— WORK INSTRUCTIONS —
Rewrite the records from their first line through the line that contains "Εργαζόμαστε με βάση", changing every "Facebook" to "Instagram" and leaving everything else as it is.

— EXERCISE DATA —

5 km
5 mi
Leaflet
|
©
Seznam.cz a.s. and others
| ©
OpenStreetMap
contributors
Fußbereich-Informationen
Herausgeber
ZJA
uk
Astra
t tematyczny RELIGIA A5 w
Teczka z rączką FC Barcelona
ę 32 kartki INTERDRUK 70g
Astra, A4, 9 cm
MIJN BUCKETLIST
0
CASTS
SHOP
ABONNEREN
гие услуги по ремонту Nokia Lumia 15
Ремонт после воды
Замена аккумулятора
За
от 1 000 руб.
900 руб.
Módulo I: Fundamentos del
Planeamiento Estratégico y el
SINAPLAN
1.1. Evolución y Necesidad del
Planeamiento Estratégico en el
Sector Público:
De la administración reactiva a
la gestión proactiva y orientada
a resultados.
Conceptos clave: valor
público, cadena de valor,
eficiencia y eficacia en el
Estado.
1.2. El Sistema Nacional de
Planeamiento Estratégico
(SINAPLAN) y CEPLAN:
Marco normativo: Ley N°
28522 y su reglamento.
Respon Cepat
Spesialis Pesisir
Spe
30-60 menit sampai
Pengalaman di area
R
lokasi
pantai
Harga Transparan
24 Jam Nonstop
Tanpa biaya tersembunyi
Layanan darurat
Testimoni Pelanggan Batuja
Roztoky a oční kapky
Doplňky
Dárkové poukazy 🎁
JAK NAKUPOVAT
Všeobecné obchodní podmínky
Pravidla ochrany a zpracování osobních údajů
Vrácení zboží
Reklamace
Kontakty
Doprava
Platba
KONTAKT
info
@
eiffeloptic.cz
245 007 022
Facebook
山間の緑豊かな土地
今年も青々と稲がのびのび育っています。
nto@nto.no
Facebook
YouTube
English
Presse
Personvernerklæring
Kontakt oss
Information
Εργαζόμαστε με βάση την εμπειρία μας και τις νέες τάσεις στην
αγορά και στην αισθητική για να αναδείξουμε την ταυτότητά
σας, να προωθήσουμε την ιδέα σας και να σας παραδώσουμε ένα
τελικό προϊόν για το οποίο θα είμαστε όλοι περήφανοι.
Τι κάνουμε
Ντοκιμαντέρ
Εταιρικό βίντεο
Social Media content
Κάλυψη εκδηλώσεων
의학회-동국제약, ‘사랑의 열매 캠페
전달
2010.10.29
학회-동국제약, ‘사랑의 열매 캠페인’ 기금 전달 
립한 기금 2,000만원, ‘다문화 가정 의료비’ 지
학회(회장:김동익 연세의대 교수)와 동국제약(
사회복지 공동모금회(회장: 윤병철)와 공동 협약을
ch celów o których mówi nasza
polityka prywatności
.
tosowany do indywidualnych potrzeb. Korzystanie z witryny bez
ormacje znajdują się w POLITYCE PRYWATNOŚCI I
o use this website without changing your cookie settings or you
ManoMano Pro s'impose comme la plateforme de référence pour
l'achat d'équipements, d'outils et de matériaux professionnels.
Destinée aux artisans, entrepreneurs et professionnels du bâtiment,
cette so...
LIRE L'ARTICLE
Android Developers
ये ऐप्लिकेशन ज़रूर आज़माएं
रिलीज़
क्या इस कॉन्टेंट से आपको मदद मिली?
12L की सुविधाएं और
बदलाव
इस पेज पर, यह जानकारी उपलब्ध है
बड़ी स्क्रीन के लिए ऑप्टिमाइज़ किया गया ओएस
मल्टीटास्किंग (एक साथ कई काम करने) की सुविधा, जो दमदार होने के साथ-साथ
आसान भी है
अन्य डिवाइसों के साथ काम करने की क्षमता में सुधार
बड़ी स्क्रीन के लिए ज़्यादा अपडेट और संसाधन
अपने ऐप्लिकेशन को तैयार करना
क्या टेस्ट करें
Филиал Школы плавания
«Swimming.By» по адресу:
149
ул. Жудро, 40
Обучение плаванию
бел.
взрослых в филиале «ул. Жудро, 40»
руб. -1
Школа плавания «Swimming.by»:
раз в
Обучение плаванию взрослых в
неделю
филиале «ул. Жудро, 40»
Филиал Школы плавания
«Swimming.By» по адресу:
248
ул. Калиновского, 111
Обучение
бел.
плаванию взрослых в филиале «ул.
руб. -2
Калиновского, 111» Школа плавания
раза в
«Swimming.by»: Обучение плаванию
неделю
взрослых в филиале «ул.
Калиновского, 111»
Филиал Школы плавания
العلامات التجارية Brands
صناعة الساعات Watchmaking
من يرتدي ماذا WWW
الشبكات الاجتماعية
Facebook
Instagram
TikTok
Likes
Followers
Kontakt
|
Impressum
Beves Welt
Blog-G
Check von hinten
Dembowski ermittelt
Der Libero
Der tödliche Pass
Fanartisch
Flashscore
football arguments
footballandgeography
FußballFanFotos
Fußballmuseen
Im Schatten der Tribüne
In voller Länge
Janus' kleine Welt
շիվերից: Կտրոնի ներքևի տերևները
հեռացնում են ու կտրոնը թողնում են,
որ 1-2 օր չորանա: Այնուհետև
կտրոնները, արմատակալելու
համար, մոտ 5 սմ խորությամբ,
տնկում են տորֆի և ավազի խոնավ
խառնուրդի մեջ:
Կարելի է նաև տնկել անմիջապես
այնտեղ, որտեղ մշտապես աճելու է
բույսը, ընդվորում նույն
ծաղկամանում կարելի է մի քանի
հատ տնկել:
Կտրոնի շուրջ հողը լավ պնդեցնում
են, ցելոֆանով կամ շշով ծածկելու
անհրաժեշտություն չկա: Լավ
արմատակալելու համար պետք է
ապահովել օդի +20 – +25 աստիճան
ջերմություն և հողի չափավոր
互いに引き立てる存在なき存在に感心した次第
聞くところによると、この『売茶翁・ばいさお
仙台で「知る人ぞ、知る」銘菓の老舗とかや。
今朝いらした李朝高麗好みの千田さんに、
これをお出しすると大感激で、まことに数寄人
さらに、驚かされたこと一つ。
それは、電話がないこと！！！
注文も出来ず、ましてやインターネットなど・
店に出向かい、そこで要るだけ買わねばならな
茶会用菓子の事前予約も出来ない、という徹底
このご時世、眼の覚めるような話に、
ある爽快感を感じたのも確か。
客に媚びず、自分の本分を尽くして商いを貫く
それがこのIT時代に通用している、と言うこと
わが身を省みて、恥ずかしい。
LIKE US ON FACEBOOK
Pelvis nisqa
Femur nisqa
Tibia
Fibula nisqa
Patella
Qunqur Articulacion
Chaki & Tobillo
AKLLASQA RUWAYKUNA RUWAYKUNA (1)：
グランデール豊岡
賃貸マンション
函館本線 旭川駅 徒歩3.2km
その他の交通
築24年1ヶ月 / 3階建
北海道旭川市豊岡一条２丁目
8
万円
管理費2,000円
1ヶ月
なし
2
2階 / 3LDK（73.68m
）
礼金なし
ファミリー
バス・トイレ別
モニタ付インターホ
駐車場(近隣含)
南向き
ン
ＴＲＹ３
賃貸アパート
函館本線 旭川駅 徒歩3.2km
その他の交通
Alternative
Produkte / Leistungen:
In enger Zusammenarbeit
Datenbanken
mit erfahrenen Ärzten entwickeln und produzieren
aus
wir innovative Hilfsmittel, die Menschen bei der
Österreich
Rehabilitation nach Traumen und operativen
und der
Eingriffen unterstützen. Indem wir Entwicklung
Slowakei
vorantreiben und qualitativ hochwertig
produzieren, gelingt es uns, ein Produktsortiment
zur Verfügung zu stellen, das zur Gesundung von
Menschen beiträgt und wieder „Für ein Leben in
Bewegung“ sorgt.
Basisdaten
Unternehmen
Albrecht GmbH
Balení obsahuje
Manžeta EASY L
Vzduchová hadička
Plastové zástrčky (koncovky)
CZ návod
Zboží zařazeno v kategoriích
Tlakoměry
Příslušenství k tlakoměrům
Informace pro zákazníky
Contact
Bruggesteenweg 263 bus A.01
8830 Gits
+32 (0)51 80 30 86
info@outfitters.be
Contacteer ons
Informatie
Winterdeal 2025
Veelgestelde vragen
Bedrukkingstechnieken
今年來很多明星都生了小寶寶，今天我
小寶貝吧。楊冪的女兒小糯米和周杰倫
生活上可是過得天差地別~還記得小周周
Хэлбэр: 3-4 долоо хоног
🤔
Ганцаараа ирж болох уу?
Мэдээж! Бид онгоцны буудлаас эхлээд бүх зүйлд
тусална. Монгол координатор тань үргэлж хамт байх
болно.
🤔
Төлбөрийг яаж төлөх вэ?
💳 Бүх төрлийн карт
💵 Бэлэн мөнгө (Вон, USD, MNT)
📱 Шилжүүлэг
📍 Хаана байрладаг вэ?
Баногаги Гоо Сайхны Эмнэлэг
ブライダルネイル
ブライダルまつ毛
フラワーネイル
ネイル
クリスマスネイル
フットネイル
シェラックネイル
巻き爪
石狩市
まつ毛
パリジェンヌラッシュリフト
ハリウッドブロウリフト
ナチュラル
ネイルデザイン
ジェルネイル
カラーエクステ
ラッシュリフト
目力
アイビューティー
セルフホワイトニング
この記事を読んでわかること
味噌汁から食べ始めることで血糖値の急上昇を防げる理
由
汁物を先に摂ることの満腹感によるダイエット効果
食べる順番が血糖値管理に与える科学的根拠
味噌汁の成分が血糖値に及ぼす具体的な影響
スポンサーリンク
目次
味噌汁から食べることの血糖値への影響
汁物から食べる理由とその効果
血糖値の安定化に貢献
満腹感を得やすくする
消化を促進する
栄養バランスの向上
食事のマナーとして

— ANSWER BELOW —
5 km
5 mi
Leaflet
|
©
Seznam.cz a.s. and others
| ©
OpenStreetMap
contributors
Fußbereich-Informationen
Herausgeber
ZJA
uk
Astra
t tematyczny RELIGIA A5 w
Teczka z rączką FC Barcelona
ę 32 kartki INTERDRUK 70g
Astra, A4, 9 cm
MIJN BUCKETLIST
0
CASTS
SHOP
ABONNEREN
гие услуги по ремонту Nokia Lumia 15
Ремонт после воды
Замена аккумулятора
За
от 1 000 руб.
900 руб.
Módulo I: Fundamentos del
Planeamiento Estratégico y el
SINAPLAN
1.1. Evolución y Necesidad del
Planeamiento Estratégico en el
Sector Público:
De la administración reactiva a
la gestión proactiva y orientada
a resultados.
Conceptos clave: valor
público, cadena de valor,
eficiencia y eficacia en el
Estado.
1.2. El Sistema Nacional de
Planeamiento Estratégico
(SINAPLAN) y CEPLAN:
Marco normativo: Ley N°
28522 y su reglamento.
Respon Cepat
Spesialis Pesisir
Spe
30-60 menit sampai
Pengalaman di area
R
lokasi
pantai
Harga Transparan
24 Jam Nonstop
Tanpa biaya tersembunyi
Layanan darurat
Testimoni Pelanggan Batuja
Roztoky a oční kapky
Doplňky
Dárkové poukazy 🎁
JAK NAKUPOVAT
Všeobecné obchodní podmínky
Pravidla ochrany a zpracování osobních údajů
Vrácení zboží
Reklamace
Kontakty
Doprava
Platba
KONTAKT
info
@
eiffeloptic.cz
245 007 022
Instagram
山間の緑豊かな土地
今年も青々と稲がのびのび育っています。
nto@nto.no
Instagram
YouTube
English
Presse
Personvernerklæring
Kontakt oss
Information
Εργαζόμαστε με βάση την εμπειρία μας και τις νέες τάσεις στην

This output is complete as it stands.